Originally Posted by audinue
Code:

boolean i s H i t (Point point, Line line) {
return ((point.getX() >= line.getX1()) && (point.getX() <= line.getX2()) && (point.getY() >= line.getY1()) && (point.getY() <= line.getY2()))
&& ((point.getX() - line.getX1()) * (line.getY2() - line.getY1()) == (line.getX2() - line.getX1()) * (point.getY() - line.getY1()));
}

What the... :D

I'm sure that can be written a bit more readable by storing the results of the getters in a set of suitably named variables. Calling the getter functions several times over is hardly meaningful.

--
Mats
• 01-02-2009
mike_g
Heres a version I came up with:
Code:

int PointIsOnLine(int x1, int y1, int x2, int y2, int x3, int y3)
{
if(x1 == x2 && y1 == y2) //Not a line
return(x1 == x3 && y1 == y3);
return (y3 == y1);
return (x3 == x1);

float gradient = (float)(y2 - y1) / (float)(x2 - x1);
int x01 = x1 - ((float)y1 / gradient +0.5);
int x02 = x3 - ((float)y3 / gradient +0.5);
return (!(x02-x01));
}

int PointIsInLine(int x1, int y1, int x2, int y2, int x3, int y3)
{
if(! PointIsOnLine(x1, y1, x2, y2, x3, y3)) return 0;
if(x3 > MAX(x1, x2)  || x3 < MIN(x1, x2)) return 0;
return 1;
}

• 01-02-2009
brewbuck
Hrm. So if your line is from (0, 0) to (100, 1)... There are absolutely no points which are on that line which have integer coordinates, except for the endpoints.

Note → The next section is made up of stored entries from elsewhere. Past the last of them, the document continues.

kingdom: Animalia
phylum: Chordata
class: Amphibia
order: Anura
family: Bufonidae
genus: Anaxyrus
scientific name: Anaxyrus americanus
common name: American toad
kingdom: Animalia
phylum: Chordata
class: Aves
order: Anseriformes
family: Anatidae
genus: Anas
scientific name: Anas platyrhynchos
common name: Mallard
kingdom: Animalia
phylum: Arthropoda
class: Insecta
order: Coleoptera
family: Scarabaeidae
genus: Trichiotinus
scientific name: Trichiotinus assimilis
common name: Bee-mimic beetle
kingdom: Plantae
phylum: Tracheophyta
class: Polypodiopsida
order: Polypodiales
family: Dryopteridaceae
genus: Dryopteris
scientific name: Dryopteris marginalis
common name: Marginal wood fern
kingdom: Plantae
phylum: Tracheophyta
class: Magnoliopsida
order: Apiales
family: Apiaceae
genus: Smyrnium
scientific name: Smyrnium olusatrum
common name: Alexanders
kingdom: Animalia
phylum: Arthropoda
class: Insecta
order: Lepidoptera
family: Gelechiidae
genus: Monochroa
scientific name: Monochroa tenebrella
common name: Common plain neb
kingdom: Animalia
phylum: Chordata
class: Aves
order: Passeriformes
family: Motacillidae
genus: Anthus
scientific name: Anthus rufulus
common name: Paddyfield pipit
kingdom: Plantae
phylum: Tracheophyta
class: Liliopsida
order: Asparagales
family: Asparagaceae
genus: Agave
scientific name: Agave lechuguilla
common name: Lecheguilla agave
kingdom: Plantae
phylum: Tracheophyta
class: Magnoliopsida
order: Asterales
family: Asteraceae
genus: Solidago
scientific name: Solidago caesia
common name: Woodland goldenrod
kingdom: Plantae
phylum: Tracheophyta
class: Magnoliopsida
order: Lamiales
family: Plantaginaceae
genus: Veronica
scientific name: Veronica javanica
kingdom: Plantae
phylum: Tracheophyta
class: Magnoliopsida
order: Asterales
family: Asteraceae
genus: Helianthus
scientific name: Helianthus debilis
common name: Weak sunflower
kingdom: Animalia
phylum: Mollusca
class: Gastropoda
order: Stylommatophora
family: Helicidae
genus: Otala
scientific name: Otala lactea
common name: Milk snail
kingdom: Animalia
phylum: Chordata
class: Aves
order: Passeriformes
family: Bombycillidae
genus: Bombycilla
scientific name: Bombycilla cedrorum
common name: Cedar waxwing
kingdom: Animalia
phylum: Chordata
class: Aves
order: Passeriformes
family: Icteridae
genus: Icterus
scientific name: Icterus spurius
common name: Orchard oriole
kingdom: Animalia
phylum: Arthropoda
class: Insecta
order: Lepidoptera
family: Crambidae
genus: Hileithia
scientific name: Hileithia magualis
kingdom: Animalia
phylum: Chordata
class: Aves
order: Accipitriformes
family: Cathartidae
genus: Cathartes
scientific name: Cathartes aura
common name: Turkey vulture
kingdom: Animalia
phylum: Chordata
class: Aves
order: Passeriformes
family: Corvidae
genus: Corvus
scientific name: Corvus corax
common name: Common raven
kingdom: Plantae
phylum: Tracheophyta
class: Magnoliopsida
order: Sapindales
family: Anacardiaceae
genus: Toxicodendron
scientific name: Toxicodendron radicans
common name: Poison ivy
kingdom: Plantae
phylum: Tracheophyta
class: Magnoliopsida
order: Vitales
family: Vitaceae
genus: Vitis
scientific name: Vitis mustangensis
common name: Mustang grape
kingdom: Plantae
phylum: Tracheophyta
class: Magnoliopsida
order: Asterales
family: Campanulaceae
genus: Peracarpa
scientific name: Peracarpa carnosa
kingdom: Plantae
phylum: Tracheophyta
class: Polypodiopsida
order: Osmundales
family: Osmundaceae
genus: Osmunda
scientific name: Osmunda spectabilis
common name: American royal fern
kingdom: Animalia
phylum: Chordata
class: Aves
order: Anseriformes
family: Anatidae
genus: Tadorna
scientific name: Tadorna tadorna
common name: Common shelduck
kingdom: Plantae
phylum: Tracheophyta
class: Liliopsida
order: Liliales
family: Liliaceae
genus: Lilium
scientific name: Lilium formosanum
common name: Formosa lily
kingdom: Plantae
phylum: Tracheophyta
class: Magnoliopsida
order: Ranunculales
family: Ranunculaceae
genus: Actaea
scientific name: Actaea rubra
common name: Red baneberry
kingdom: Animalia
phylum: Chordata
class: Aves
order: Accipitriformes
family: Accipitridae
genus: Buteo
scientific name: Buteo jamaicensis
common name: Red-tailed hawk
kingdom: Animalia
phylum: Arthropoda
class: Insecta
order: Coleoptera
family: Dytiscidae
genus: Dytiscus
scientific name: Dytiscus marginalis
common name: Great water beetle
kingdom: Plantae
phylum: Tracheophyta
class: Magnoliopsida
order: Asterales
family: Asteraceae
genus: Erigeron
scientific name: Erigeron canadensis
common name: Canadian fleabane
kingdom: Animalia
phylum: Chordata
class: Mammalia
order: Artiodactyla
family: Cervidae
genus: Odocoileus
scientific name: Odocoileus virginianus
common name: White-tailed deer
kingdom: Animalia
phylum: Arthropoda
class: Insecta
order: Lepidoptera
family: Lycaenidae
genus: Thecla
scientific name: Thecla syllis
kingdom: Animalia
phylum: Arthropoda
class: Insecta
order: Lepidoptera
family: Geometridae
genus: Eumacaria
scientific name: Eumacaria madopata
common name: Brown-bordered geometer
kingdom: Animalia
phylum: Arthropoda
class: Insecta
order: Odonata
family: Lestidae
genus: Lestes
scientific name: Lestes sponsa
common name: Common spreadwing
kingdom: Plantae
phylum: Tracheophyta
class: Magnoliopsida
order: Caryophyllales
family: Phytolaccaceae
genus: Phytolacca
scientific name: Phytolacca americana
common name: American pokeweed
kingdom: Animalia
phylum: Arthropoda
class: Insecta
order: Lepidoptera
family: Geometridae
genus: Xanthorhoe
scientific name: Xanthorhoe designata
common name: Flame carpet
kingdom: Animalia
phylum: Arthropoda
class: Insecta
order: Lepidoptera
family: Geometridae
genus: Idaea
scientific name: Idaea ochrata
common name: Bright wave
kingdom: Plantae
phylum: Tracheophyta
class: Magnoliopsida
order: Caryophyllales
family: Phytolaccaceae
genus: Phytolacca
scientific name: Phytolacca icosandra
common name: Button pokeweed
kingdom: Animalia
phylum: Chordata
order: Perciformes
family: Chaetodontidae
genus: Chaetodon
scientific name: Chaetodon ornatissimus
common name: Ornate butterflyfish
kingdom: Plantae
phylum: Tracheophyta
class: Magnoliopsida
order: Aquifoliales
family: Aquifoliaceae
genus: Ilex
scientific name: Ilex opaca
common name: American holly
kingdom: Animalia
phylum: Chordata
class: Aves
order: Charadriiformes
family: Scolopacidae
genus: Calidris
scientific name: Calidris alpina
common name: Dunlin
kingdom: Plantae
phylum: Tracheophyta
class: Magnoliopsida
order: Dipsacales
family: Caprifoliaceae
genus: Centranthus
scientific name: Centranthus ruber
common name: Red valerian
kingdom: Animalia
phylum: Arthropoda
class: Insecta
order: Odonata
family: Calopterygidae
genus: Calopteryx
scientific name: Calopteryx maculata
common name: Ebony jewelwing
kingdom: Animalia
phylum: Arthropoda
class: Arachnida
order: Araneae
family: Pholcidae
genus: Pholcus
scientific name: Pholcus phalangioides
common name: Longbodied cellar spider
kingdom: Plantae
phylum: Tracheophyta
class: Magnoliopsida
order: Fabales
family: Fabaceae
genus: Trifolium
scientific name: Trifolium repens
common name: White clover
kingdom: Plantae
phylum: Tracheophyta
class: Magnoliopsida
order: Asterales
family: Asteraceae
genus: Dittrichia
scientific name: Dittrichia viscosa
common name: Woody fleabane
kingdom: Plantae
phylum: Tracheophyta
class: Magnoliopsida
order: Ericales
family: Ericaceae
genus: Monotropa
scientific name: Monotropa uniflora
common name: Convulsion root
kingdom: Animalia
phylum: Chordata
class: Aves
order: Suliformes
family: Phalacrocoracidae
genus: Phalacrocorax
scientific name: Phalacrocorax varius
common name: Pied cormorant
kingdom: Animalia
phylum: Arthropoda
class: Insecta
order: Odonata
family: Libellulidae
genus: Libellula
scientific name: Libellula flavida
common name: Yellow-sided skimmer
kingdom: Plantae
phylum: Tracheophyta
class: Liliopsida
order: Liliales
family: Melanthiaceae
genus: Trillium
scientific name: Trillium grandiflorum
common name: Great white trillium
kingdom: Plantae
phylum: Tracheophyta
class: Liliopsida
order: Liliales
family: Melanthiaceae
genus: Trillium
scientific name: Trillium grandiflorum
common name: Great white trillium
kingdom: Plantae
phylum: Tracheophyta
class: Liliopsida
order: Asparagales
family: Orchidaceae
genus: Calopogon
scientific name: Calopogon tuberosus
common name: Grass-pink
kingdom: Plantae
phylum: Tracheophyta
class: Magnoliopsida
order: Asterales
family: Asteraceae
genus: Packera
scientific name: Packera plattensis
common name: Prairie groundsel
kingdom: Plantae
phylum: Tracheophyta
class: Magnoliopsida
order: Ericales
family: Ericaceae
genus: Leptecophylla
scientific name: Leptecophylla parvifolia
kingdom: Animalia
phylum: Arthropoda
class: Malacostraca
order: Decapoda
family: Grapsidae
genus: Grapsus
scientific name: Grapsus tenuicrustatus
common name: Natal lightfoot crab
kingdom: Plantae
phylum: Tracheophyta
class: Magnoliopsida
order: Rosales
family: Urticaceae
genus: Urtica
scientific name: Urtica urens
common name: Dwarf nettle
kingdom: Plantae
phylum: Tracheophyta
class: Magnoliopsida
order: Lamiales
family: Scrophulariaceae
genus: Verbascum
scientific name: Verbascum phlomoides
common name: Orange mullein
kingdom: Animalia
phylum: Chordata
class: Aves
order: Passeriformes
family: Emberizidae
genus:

So using this sort of algorithm, you'd decide that nothing at all ever intersects that line, even though it's over 100 units long. Using integer coordinates isn't really the best choice for this sort of thing I think
• 01-02-2009
mike_g
Yeah, the co-ords get rounded:
Code:

int x01 = x1 - ((float)y1 / gradient +0.5);
int x02 = x3 - ((float)y3 / gradient +0.5);

I was using integer maths for this as I was checking pixel values in 2D to see if they sat on a line. I guess generally it would be better to do everything in floating point - that would very simple modification.

Edit: although actually it looks as if its rounding the wrong way, lol. Perhaps it should have been:
Code:

int x01 = x1 - ((float)y1 / gradient) +0.5;
int x02 = x3 - ((float)y3 / gradient) +0.5;

this might fix an old bug I never worked out...
• 01-02-2009
CornedBee
But if you do it with floating point, you'll want to do a delta comparison, since floating points rarely compare exactly equal, even when they should.
• 01-02-2009
mike_g
Yeah, thats one of the reasons I have an irrational fear of using floats, lol.